Chievo, quale futuro per il tridente di Aglietti?
Il nuovo allenatore va all’attacco e cambia il modulo. Staffetta tra Djordjevic e Meggiorini
La notizia è il tridente. La domanda: è un modulo sostenibile da questo Chievo? Ad Ascoli, nel suo debutto, dentro un pareggio figlio dell’equa spartizione del match — primo tempo gialloblù, ripresa bianconera — Aglietti ha tagliato il trequartista, correggendo il modulo più frequentato dal Chievo negli ultimi dieci anni, il 4-3-1-2, in un 4-3-3: Giaccherini e Vignato larghi, Djordjevic boa.

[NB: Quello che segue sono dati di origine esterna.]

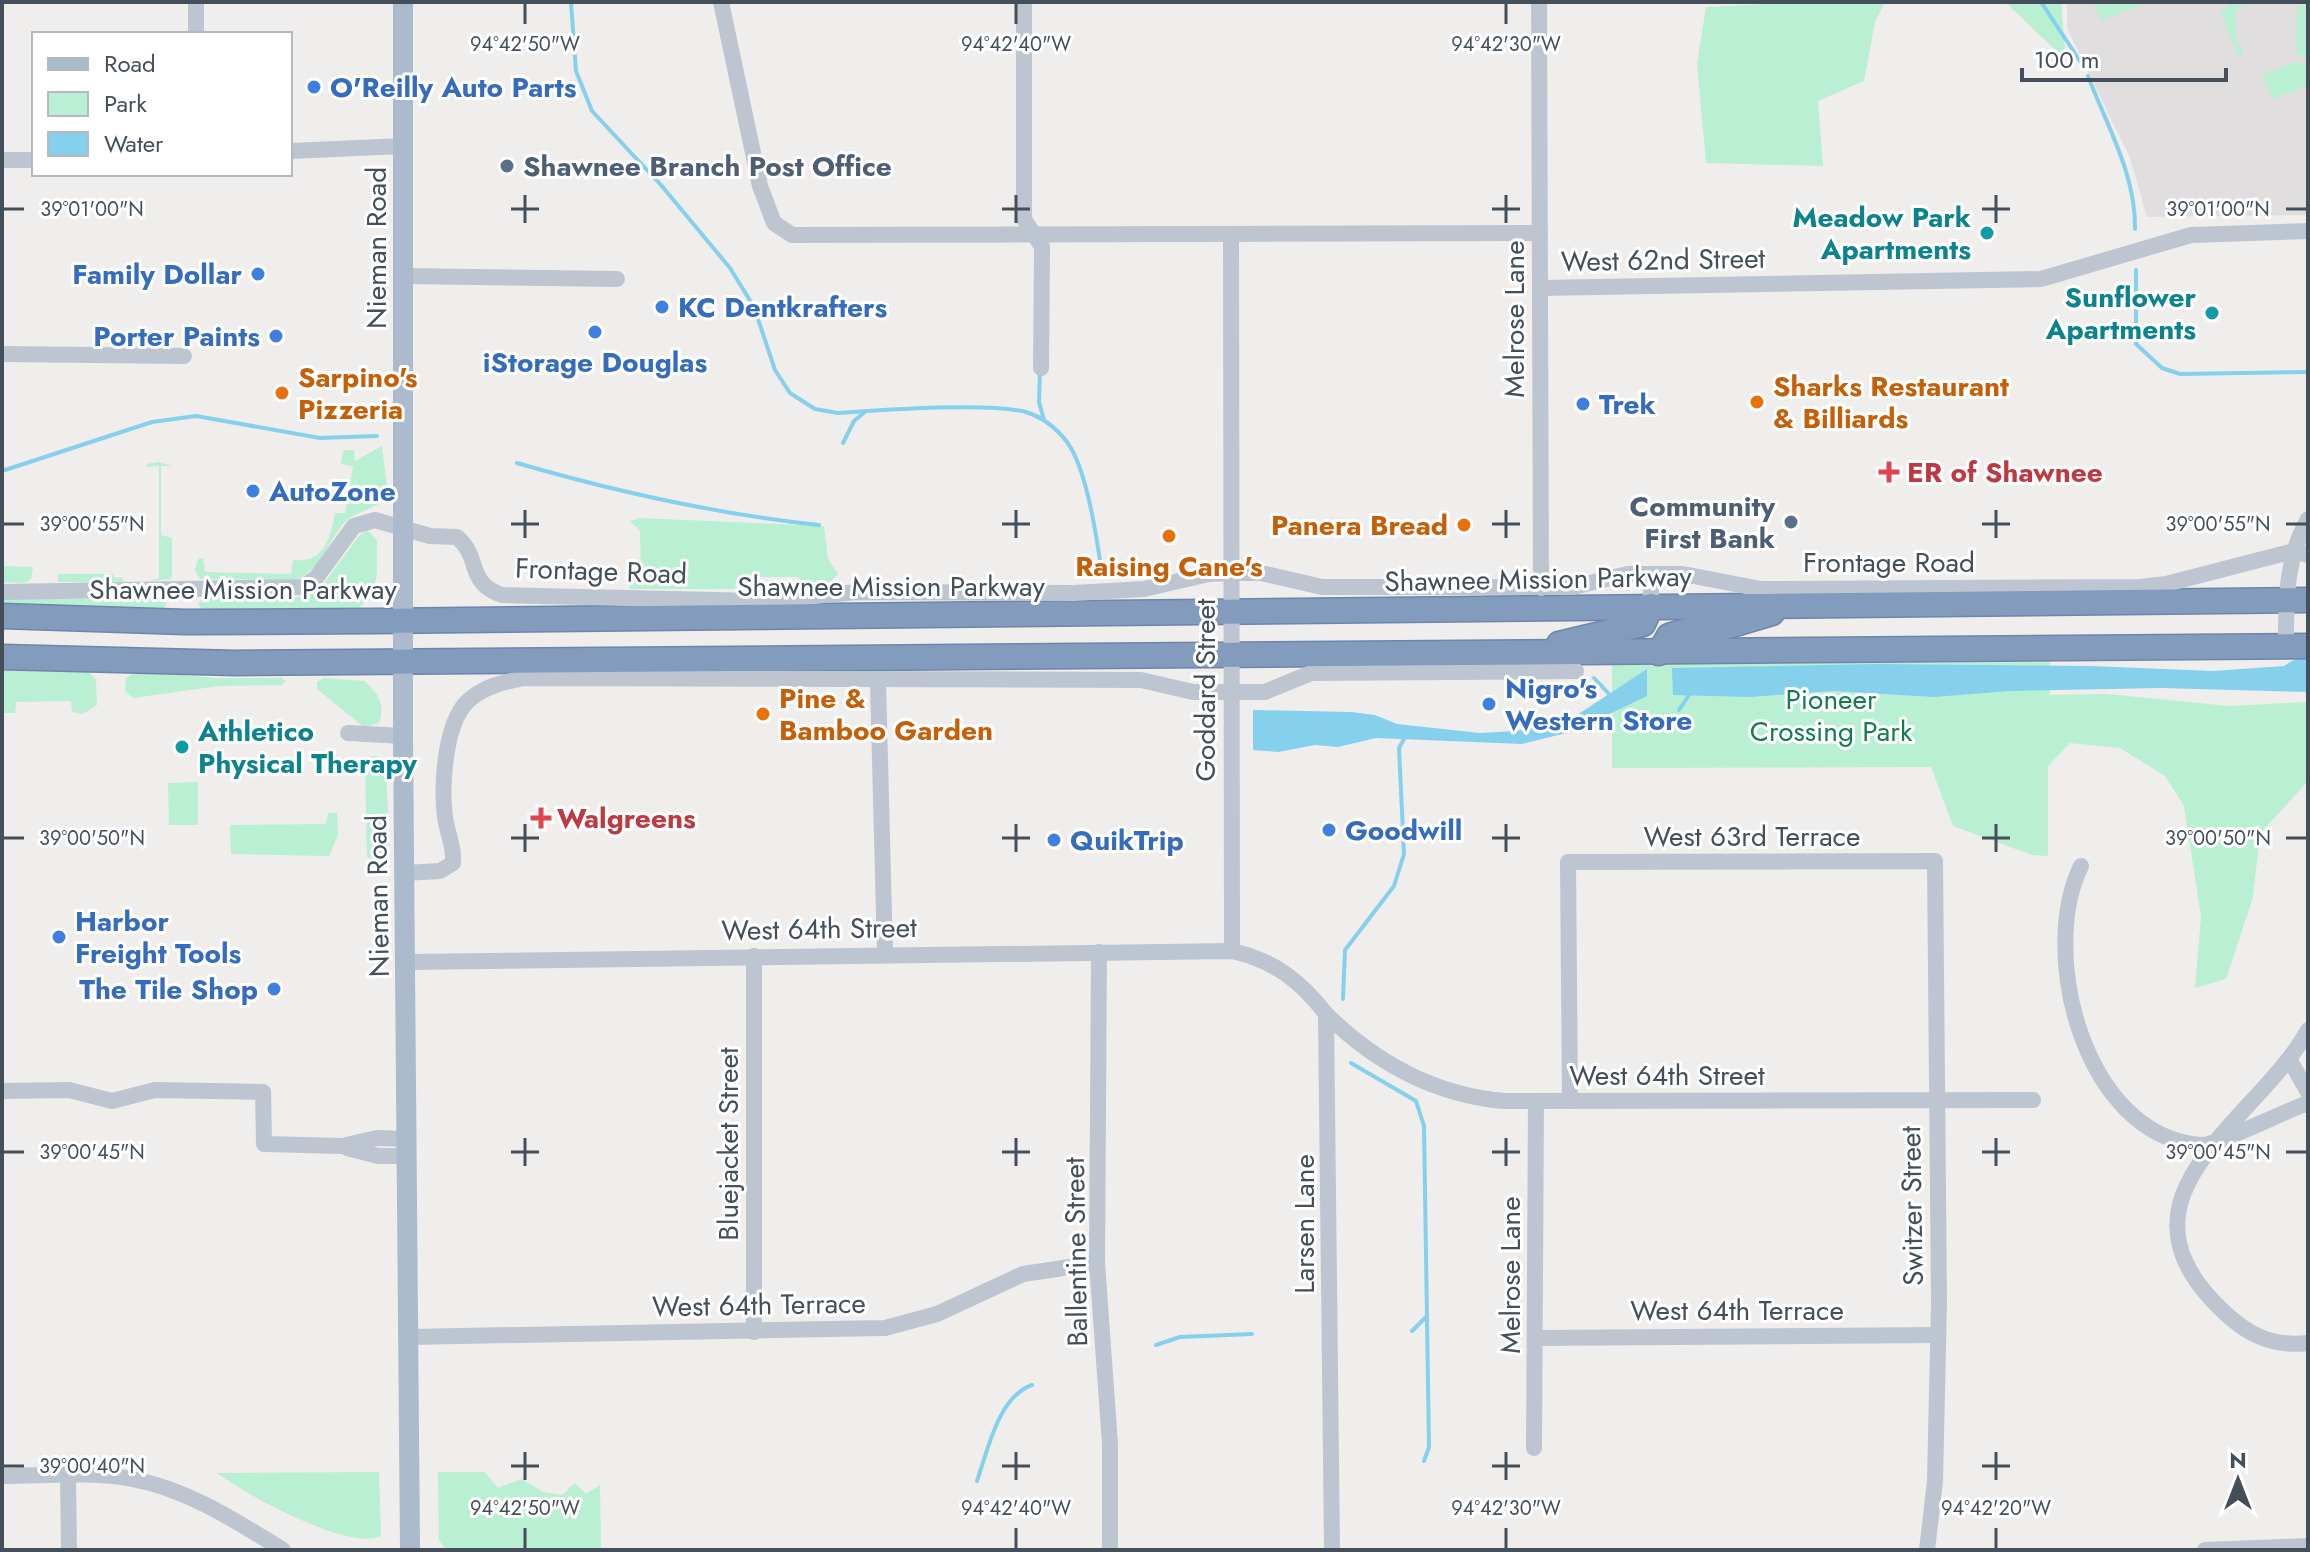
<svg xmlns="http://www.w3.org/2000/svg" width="2310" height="1552" font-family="Jost,sans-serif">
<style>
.education{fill:#e1dedf}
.green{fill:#b9efd2}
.water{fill:#85d0ed}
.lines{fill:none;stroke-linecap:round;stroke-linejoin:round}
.stream{stroke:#85d0ed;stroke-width:4}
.highway-casing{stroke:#6e86a9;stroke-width:27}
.minor{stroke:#bdc6d0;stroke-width:16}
.major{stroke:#abbacd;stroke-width:20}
.highway{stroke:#839bbd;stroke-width:24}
.ticks{fill:none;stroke:#454f5a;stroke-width:3}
.shop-dot{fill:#3f7fe0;stroke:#fff;stroke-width:3}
.service-dot{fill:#5c6f8a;stroke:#fff;stroke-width:3}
.culture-dot{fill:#0f9aa8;stroke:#fff;stroke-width:3}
.food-dot{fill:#e8710a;stroke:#fff;stroke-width:3}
.health-dot{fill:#e0444e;stroke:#fff;stroke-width:3}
.labels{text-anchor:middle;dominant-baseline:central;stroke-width:6;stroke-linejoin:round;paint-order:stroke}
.shop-label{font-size:28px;font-weight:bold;fill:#366cbe;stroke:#fff;text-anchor:start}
.service-label{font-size:28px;font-weight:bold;fill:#4e5e75;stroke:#fff;text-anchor:start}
.culture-label{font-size:28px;font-weight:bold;fill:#0d838f;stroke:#fff;text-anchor:end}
.street-label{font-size:28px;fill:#454f5a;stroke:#fff}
.food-label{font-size:28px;font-weight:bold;fill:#c56008;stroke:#fff;text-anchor:start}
.health-label{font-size:28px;font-weight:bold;fill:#be3a42;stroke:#fff;text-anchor:start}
.park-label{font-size:28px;fill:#157c50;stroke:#fff}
.ticks-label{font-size:20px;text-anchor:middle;fill:#454f5a;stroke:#fff;stroke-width:6;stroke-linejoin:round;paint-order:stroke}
</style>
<rect width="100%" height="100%" fill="#f0eded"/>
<polygon class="education" points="2067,2 2308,2 2308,215 2147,217 2130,158 2067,28"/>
<g class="green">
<polygon points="1807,2 1885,2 1875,22 1864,81 1818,101 1823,166 1706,163 1697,64 1706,7"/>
<polygon points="2005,2 2061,2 2066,60"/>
<polygon points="2093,2 2148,2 2101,21"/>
<polygon points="2232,2 2245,5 2235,9 2236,45 2242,47 2242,57 2238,56 2221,13"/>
<polygon points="2308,2 2308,60 2296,52 2297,8"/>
<polygon points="2295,62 2308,64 2308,85 2273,99 2262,75"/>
<path d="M 382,446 L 387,489 L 382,502 C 370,510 352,513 343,524 C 326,544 322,570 295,580 L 200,579 L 195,570 L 198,559 L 203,558 L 205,572 L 291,574 L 293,560 C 324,564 331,537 335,513 L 345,513 L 353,466 L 341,464 L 343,450 L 354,450 L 355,461 Z"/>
<polygon points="158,462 173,466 161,466 161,535 172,538 172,573 171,579 151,581 159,578 159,466 147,467 147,464"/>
<polygon points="640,518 824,526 828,559 838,574 824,587 801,586 799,577 737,577 735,589 630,589 627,577 641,576 640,531 630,521"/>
<path d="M 367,530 L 377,540 C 376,570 382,595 354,611 L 203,611 L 198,604 L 203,598 L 300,597 L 319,590 L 359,536 Z"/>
<polygon points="2,566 33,567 31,579 25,583 2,582"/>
<polygon points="58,574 113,574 114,577 123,578 123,582 58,582"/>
<polygon points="2,599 164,599 167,605 160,611 2,606"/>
<polygon points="2050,662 2050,695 2107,694 2229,706 2308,702 2308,781 2260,834 2253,897 2226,979 2195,988 2201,917 2184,806 2165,776 2120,748 2070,743 2048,766 2048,856 2032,855 1953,826 1931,767 1612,768 1612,664"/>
<polygon points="2,666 87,670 96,680 97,705 83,714 72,712 71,701 16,702 15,713 2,713"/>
<polygon points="137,671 215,678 281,678 286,681 282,685 219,686 133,698 125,691 126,678"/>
<path d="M 324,678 L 365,681 C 379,696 385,703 379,723 L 364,727 L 317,689 L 317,682 Z"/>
<polygon points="379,756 386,768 390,861 377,864 367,856 365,757"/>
<polygon points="198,782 198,825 169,825 168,783"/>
<polygon points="328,813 337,813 338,835 329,856 231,854 230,825 326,824"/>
<path d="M 379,1472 L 381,1536 C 349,1552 245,1494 217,1473 Z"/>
<polygon points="438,1472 485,1472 498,1488 522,1479 543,1492 562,1495 575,1483 586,1494 600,1485 601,1548 445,1548 439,1540"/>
</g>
<g class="water">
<polygon points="2295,659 2308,659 2308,692 2161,688 2010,691 1934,697 1834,691 1750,697 1673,695 1672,668 1876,664 2090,666 2213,671 2284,666"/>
<polygon points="1647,669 1647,696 1574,731 1522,744 1376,738 1338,747 1315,745 1278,752 1253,750 1253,710 1351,712 1375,715 1397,724 1480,733 1515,731 1571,719"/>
</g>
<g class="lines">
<g class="stream">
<path d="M 571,2 L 576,71 L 592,111 L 661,185 L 730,268 L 754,307 L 775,370 L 790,393 L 815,409 L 838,413 C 878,410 995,402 1029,413 C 1046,419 1062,433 1071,448 C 1088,478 1097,539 1102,574"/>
<polyline points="2041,2 2082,64"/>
<path d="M 2088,76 C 2107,126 2136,175 2135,229"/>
<polyline points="2136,270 2136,344 2162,368 2180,374 2308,372"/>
<polyline points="1040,370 1039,402 1044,420"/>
<polyline points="843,443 854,421 866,411"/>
<path d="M 517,463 C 617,492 715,514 819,525"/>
<polyline points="2,471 152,422 196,416 320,438 377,436"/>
<polyline points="1594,678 1611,696"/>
<polyline points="1679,710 1691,692"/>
<polyline points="1343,999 1345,950 1394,886 1404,854 1399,748 1405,737"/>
<polyline points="1351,1063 1416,1101 1424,1126 1429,1447 1424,1461"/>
<polyline points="1412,1331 1427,1316"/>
<polyline points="1156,1345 1180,1337 1252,1334"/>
<path d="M 977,1481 C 988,1450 998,1397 1032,1385"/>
</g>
<defs>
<g id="highway">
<polyline points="2,616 186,622 375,621 2308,600"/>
<polyline points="1559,644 1643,624 1651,606"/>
<polyline points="1659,653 1669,636 1692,629 1718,629 1772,613"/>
<polyline points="2,657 236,663 2308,646"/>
</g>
</defs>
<use href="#highway" class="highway-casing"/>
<g class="minor">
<polyline points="196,2 196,34"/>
<polyline points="721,2 760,186 774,223 792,235 1540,233"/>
<polyline points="1024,2 1024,219 1042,247 1041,368"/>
<polyline points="1539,2 1541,588"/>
<polyline points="290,151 403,146"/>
<polyline points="2,160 34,160"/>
<polyline points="1231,236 1232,951"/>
<polyline points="405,276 617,279"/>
<polyline points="1541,288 2041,279 2191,235 2308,231"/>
<polyline points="2,354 184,356"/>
<polyline points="1651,574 1651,606"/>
<path d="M 2,592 L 302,587 L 316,578 L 354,526 L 375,520 L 430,536 L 457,537 C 481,557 466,583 502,595 L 758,601 L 858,592 L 1074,593 L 1144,589 L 1209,574 L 1231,573 L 1261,573 L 1322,587 L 1573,587 L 1628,574 L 1683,574 L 1761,589 L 2140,587 L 2166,584 L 2294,551 L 2308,555"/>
<path d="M 2286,647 C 2286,602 2285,560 2308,519"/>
<polyline points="878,682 885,954"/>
<polyline points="348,733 403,736"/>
<path d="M 2081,866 C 2038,954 2085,1136 2200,1145 C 2213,1147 2287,1110 2308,1103"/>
<path d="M 405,873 L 440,871 L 453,863 C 454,848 450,841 447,827 C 439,796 444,723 468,701 C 484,686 504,682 525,678 L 1141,680 L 1193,692 L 1265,692 L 1311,673 L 1576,671"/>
<polyline points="1099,952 1097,1263 1110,1444 1110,1550"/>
<polyline points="754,956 754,1332"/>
<path d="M 407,962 L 1232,951 C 1273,960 1301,981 1326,1014 L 1332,1550"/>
<path d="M 1326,1014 C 1376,1063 1435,1095 1504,1101 L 2033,1100"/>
<path d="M 2308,1030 C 2260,1118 2110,1191 2212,1300 C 2240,1330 2267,1348 2308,1343"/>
<polyline points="2289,1059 2308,1092"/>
<polyline points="2,1091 69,1090 112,1101 155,1090 263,1092 264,1144 342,1146 377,1138 408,1139"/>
<polyline points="1570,1101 1568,862 1935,861 1939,1302 1935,1481 1927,1550"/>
<polyline points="347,1148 378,1156 408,1156"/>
<polyline points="409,1337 885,1328 937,1314 1023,1274 1097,1263"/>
<polyline points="1536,1338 1938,1335"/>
<polyline points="1534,1448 1536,1101"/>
<path d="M 2,1476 C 44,1476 91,1471 132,1479 C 187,1489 236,1521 283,1550"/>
<polyline points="68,1476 69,1550"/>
<polyline points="2205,1550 2308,1546"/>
</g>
<polyline class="major" points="403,2 403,736 410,1550"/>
<use href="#highway" class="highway"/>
</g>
<path class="ticks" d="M 525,4 L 525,24M 1016,4 L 1016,24M 1506,4 L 1506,24M 525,195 L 525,223M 1016,195 L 1016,223M 1506,195 L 1506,223M 1996,195 L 1996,223M 4,209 L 24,209M 511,209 L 539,209M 1002,209 L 1030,209M 1492,209 L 1520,209M 1982,209 L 2010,209M 2286,209 L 2306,209M 525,510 L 525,538M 1016,510 L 1016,538M 1506,510 L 1506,538M 1996,510 L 1996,538M 4,524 L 24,524M 511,524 L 539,524M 1002,524 L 1030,524M 1492,524 L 1520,524M 1982,524 L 2010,524M 2286,524 L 2306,524M 525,824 L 525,852M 1016,824 L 1016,852M 1506,824 L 1506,852M 1996,824 L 1996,852M 4,838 L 24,838M 511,838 L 539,838M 1002,838 L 1030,838M 1492,838 L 1520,838M 1982,838 L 2010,838M 2286,838 L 2306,838M 525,1138 L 525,1166M 1016,1138 L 1016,1166M 1506,1138 L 1506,1166M 1996,1138 L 1996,1166M 4,1152 L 24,1152M 511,1152 L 539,1152M 1002,1152 L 1030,1152M 1492,1152 L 1520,1152M 1982,1152 L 2010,1152M 2286,1152 L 2306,1152M 525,1452 L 525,1480M 1016,1452 L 1016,1480M 1506,1452 L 1506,1480M 1996,1452 L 1996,1480M 4,1466 L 24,1466M 511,1466 L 539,1466M 1002,1466 L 1030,1466M 1492,1466 L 1520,1466M 1982,1466 L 2010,1466M 525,1528 L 525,1548M 1016,1528 L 1016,1548M 1506,1528 L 1506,1548M 1996,1528 L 1996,1548"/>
<g class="shop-dot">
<circle cx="314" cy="87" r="8"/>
<circle cx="258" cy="274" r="8"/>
<circle cx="662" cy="307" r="8"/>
<circle cx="595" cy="332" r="8"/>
<circle cx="276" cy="336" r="8"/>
<circle cx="1583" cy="404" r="8"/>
<circle cx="253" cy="491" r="8"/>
<circle cx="1489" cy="704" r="8"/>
<circle cx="1329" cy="830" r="8"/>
<circle cx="1054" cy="840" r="8"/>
<circle cx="59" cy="937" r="8"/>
<circle cx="274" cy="989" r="8"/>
</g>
<g class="service-dot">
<circle cx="507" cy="166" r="8"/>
<circle cx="1791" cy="522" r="8"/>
</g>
<g class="culture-dot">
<circle cx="1987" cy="233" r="8"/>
<circle cx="2212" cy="313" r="8"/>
<circle cx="182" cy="747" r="8"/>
</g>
<g class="food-dot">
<circle cx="282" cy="393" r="8"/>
<circle cx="1757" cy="402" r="8"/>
<circle cx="1464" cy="525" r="8"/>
<circle cx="1169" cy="536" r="8"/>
<circle cx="763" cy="714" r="8"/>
</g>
<g class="health-dot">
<path d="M1885 460h8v8h8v8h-8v8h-8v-8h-8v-8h8z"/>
<path d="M537 806h8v8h8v8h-8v8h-8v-8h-8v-8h8z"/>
</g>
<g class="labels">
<g class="shop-label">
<text x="330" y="87">O'Reilly Auto Parts</text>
<text x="242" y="274" text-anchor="end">Family Dollar</text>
<text x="678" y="307">KC Dentkrafters</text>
<text x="260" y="336" text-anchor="end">Porter Paints</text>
<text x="595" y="362" text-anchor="middle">iStorage Douglas</text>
<text x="1599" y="404">Trek</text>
<text x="269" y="491">AutoZone</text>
<text x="1505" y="688">Nigro's<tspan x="1505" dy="32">Western Store</tspan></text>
<text x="1345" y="830">Goodwill</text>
<text x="1070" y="840">QuikTrip</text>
<text x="75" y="921">Harbor<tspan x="75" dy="32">Freight Tools</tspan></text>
<text x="258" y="989" text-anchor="end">The Tile Shop</text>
</g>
<g class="service-label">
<text x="523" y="166">Shawnee Branch Post Office</text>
<text x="1775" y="506" text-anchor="end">Community<tspan x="1775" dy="32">First Bank</tspan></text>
</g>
<g class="culture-label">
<text x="1971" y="217">Meadow Park<tspan x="1971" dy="32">Apartments</tspan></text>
<text x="2196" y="297">Sunflower<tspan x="2196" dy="32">Apartments</tspan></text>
<text x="198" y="731" text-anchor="start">Athletico<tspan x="198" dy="32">Physical Therapy</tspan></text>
</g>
<g class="street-label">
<text transform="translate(376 248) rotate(-90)">Nieman Road</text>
<text transform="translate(1663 260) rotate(-1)">West 62nd Street</text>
<text transform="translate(1514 319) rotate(-90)">Melrose Lane</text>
<text x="1889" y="562">Frontage Road</text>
<text transform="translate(601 571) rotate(2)">Frontage Road</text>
<text transform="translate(1538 579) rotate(-1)">Shawnee Mission Parkway</text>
<text x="891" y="586">Shawnee Mission Parkway</text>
<text x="243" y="589">Shawnee Mission Parkway</text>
<text transform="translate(1205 690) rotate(-90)">Goddard Street</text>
<text x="1752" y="836">West 63rd Terrace</text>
<text transform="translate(378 896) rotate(-91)">Nieman Road</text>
<text transform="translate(819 929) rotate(-1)">West 64th Street</text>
<text x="1667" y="1075">West 64th Street</text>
<text transform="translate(728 1144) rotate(-90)">Bluejacket Street</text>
<text transform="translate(1912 1206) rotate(-91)">Switzer Street</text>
<text transform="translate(1304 1224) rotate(-90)">Larsen Lane</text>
<text transform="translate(1076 1252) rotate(-91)">Ballentine Street</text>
<text transform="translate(1510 1275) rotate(-90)">Melrose Lane</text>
<text transform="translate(759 1305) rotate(-1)">West 64th Terrace</text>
<text x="1737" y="1310">West 64th Terrace</text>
</g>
<g class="food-label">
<text x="298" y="377">Sarpino's<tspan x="298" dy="32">Pizzeria</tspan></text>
<text x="1773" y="386">Sharks Restaurant<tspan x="1773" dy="32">&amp; Billiards</tspan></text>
<text x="1448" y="525" text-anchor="end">Panera Bread</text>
<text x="1169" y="566" text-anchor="middle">Raising Cane's</text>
<text x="779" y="698">Pine &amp;<tspan x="779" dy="32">Bamboo Garden</tspan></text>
</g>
<g class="health-label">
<text x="1907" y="472">ER of Shawnee</text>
<text x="557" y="818">Walgreens</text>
</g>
<g class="park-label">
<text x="1831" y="699">Pioneer<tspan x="1831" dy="32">Crossing Park</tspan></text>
</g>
</g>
<g class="ticks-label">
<text x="525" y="51">94°42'50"W</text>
<text x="1016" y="51">94°42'40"W</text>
<text x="1506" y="51">94°42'30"W</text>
<text x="92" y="216">39°01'00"N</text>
<text x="2218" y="216">39°01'00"N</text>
<text x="92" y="531">39°00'55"N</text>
<text x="2218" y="531">39°00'55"N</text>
<text x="92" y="845">39°00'50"N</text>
<text x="2218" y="845">39°00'50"N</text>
<text x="92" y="1159">39°00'45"N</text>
<text x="2218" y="1159">39°00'45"N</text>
<text x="92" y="1473">39°00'40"N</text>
<text x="525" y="1515">94°42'50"W</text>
<text x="1016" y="1515">94°42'40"W</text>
<text x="1506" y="1515">94°42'30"W</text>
<text x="1996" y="1515">94°42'20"W</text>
</g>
<rect width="2310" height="1552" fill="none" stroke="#454f5a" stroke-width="8"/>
<rect x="32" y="32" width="260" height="144" fill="#ffffff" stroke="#b5b9bd" stroke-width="2"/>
<rect x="48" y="58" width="40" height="12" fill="#abbacd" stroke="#b5b9bd" stroke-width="2"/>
<text x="104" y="72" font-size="24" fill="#454f5a">Road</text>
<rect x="48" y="92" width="40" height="24" fill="#b9efd2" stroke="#b5b9bd" stroke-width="2"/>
<text x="104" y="112" font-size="24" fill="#454f5a">Park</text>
<rect x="48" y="132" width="40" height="24" fill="#85d0ed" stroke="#b5b9bd" stroke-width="2"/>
<text x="104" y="152" font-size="24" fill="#454f5a">Water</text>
<g transform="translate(2238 1480)" stroke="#ffffff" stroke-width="6" paint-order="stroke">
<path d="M0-6L14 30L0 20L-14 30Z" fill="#454f5a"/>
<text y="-12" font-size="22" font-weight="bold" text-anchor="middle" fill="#454f5a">N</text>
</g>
<path d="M2022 68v12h204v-12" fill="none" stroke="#454f5a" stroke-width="4"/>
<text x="2034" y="68" font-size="24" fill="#454f5a" stroke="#ffffff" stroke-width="6" paint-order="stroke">100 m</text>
</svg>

Squadra offensiva e baricentro alto per comprimere l’avversario recuperando palla più avanti. Una politica, a undici gare dal termine, nono posto a -1 dai playoff, che riflette l’orientamento di giocarsi il tutto per tutto per la promozione. Problema: il Chievo segna poco. E così, al Del Duca, il mancato colpo del knockout — storia nota — è stato pagato nella ripresa, sottoforma del pari di
Ninkovic e dei salvataggi di Semper su Trotta. Segna poco, già, il Chievo, dodicesimo attacco di B, 32 reti di cui 28 su azione: 12 partite con un gol all’attivo, 9 partite con due gol, 6 senza segnarne e un fulmine isolato, la quaterna di
Livorno. Così è difficile imporsi, o sfruttare l’inerzia che il tridente propizia, e del resto il record di 11 pareggi stagionali, condiviso col Venezia, nasce anche da quel difetto di fabbrica. Lo stesso Aglietti, due sere fa, ad Ascoli, sottolineava come i suoi sarebbero potuti andare all’intervallo almeno sul due a zero. Avendo la terza miglior difesa (-27), il Chievo può anche provare ad aumentare lo slancio anteriore. Ma il tridente comporta spese nel contenimento. Specie per gli esterni, vedi il chiavistello Giaccherini, 35 anni fra due mesi, su cui ballava il rischio-usura già un anno fa quando fu D’Anna, in A, a tentare la via del trio là davanti. Diventa fondamentale poi, col 4-3-3, anche il filtro del centrocampo. E lì, pesata la difficoltà di chiedere ai muscoli di Obi una costanza sui 90 minuti, s’intuisce quanto conti la sostanza di Di Noia, rientrato proprio ad Ascoli dopo tre mesi out e guarda caso citato da Aglietti come un tassello prezioso per la categoria. Infine, l’aspetto degli interpreti. Il varo del tridente ha sacrificato Meggiorini, bomber con 7 reti (due su rigore) e storico agitatore del pressing. Fino a ieri una pedina irrinunciabile, l’attaccante veronese, entrato al Del Duca per Djordjevic a 20’ dal gong. Da un lato, un Meggiorini ch’è pedina stabile dallo scacchiere da sei anni. Dall’altro un Djordjevic che, tra infortuni e opacità, ha preso a incidere solo tra i cadetti, facendosi male a Livorno all’andata nel suo momento migliore e tornando sul tabellino l’altra sera, quinto graffio stagionale, a 157 giorni dall’ultima volta. La scelta, ad Ascoli, è stata quella: prima Djordjevic, poi Meggiorini. Toccherà all’incrocio col Cosenza, lunedì sera, in un Bentegodi a porte chiuse, dire qualcosa in più sulla linea che intende percorrere Aglietti.